The Dead and the Gone by Susan Beth Pfeffer

The Dead and the Gone
by Susan Beth Pfeffer
ISBN-13: 9-780547-258553
Rating: 4 ♥ / 5 ♥

Susan Beth Pfeffer’s Life as We Knew It enthralledd and devastated readers with its brutal but hopeful look at an apocalyptic event–an asteroid hitting the moon, setting off a tailspin of horrific climate changes. Now this harrowing companion novel examines the same events as they unfold in New York City, revealed through the eyes of seventeen-year-old Puerto Rican Alex Morales. When Alex’s parents disappear in the aftermath of tidal waves, he must care for his two younger sisters, even as Manhattan becomes a deadly wasteland, and food and aid dwindle.


I read Life as We Knew It last year and really enjoyed it. The Dead and the Gone is a companion novel, rather than a sequel. It takes place at the same time as Life, but in New York.

The Dead and the Gone was an intense ride. New York was hit very hard when the moon moved closer to Earth – there were massive tidal waves and flooding in the subways. Alex find himself alone with his two sisters. His father is in Puerto Rico, his brother is in the marines and their mother working in Queens. As the months go on with no word from the other members of their family, Alex and his sisters struggle to keep themselves alive. Alex does anything he can to get food, but with sporadic electricity, the dead piling up in the streets, volcanic ash covering the sky and an early, harsh winter, things are incredibly difficult.

I was struck by the harsh reality that Susan Beth Pfeffer created in this novel. There’s death on a massive scale and rioting for food. New York slowly becomes a ghost town as everyone flees the island for safer areas inland, either by their own means or through evactions. As in Life, I was completely drawn in by Pfeffer’s writing and immediate action. There is no shortage of difficult times for Alex, Julie and Bri, but they have small pockets of joy and hope, too.
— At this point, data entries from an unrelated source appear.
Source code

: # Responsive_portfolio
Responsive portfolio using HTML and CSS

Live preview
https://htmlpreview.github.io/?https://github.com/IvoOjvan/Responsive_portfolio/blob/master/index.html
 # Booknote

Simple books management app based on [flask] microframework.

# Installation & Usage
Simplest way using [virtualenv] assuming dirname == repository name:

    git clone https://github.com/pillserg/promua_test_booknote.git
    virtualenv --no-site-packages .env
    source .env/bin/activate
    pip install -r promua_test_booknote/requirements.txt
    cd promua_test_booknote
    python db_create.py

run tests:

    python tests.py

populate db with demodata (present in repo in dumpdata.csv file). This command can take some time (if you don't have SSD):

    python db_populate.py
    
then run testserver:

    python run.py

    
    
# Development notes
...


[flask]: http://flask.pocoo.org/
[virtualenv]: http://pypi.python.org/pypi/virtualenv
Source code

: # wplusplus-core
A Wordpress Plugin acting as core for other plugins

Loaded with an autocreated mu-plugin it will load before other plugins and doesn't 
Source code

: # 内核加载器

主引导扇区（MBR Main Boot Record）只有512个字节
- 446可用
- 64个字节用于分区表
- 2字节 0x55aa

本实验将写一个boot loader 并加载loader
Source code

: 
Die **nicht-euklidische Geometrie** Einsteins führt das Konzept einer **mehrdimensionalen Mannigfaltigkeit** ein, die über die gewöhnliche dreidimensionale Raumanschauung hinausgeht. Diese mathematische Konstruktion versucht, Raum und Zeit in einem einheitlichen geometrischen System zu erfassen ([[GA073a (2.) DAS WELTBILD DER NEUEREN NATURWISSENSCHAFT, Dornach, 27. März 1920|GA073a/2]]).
I was crying by the end of the book, though. Pfeffer throws in a situation I was just not expecting, and it made The Dead so much more real and gritty than Life. There were a few instances I felt were quite convenient, and a bit hard to believe, but overall it was a great book.

A sequel to both Life as We Knew It and The Dead and the Gone comes out this month. It will take place back with Miranda, but Alex makes his own appearance. I think it’s going to be quite a novel.